L’obiezione di coscienza nasce proprio dal rifiuto dei cristiani verso ogni idolatria. I cristiani non si sono mai rifiutati di pagare le tasse, di partecipare alla vita sociale, militare e politica dell’Impero, ma non hanno mai adorato altri dei, né aderito a pratiche ambigue, equivoche, di compromesso. Oggi il potere, come l’impulso e il consenso, sono vere e proprie divinità che tentano di invadere la coscienza degli uomini chiedendo a loro precisi atti di ossequio e di fedeltà.

Jerry Brown, proprio per questo, doveva fermarsi. Anche se ciò gli fosse costato il potere, anche se ciò gli fosse costato il carcere, egli non doveva firmare. Poteva non farlo e non doveva. Esattamente come ciascuno può fermarsi davanti ad una carriera promettente, davanti ad un nuovo amore foriero di emozioni dopo una vita matrimoniale triste e annoiata e davanti alla tentazione di cercare e ricevere gli applausi del mondo intero se tutto questo comporta cedere all’idolatria, allontanare il cuore dal cuore di Dio.
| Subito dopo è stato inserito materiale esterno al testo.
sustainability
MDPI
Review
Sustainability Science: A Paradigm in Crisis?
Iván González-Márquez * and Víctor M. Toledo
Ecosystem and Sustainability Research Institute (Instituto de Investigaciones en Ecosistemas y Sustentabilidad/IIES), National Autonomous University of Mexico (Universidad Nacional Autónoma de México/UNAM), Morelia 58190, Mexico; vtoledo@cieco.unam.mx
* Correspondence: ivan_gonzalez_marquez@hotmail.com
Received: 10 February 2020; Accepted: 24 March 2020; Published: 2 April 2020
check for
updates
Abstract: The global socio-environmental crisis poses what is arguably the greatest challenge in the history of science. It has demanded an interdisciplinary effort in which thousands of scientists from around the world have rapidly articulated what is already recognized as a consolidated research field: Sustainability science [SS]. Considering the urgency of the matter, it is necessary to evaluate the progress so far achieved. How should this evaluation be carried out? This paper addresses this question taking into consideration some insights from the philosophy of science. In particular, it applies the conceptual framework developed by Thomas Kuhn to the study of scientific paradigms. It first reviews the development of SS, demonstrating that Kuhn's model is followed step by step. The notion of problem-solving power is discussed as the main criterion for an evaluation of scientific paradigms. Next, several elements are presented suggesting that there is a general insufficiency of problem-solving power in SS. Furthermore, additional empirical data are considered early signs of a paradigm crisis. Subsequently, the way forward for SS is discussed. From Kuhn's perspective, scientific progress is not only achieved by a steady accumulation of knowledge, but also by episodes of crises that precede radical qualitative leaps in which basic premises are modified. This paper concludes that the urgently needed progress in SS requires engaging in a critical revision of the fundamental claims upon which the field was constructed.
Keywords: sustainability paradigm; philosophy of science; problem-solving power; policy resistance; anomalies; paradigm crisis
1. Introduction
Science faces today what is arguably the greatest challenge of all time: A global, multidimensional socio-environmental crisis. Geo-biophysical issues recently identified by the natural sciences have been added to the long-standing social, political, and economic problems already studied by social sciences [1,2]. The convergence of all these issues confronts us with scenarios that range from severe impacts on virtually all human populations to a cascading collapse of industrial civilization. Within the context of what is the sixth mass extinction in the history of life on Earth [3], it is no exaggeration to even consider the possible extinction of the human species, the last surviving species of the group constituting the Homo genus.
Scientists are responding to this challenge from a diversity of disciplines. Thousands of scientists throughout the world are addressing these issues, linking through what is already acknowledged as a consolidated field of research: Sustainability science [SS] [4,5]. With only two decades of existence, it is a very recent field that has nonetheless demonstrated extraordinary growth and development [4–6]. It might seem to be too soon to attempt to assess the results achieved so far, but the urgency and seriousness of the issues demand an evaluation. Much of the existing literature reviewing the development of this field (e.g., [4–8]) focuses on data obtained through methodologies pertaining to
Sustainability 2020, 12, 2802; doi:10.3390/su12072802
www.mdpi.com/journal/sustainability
Ci sono momenti in cui viene fuori ciò che ciascuno ha di più caro e la realtà obbliga a scegliere. Jerry Brown non aveva il compito di rendere la California uno stato confessionale, ma aveva il compito — anche silenzioso come i martiri di Tibhirine — di salire sulla Croce, fino in fondo, fino a dire “Christianus sum”. E invece, per paradosso — come succede a tutti quelli che hanno paura di morire moralmente ai loro idoli — ha permesso fisicamente la morte degli altri, la morte degli innocenti.

Perché, sovente, è proprio questo il prezzo che si paga quando quotidianamente si rinuncia a morire: la morte di coloro che ci illudiamo di salvare. E questo accade molto più frequentemente di quanto i giornali e i notiziari osino raccontarci.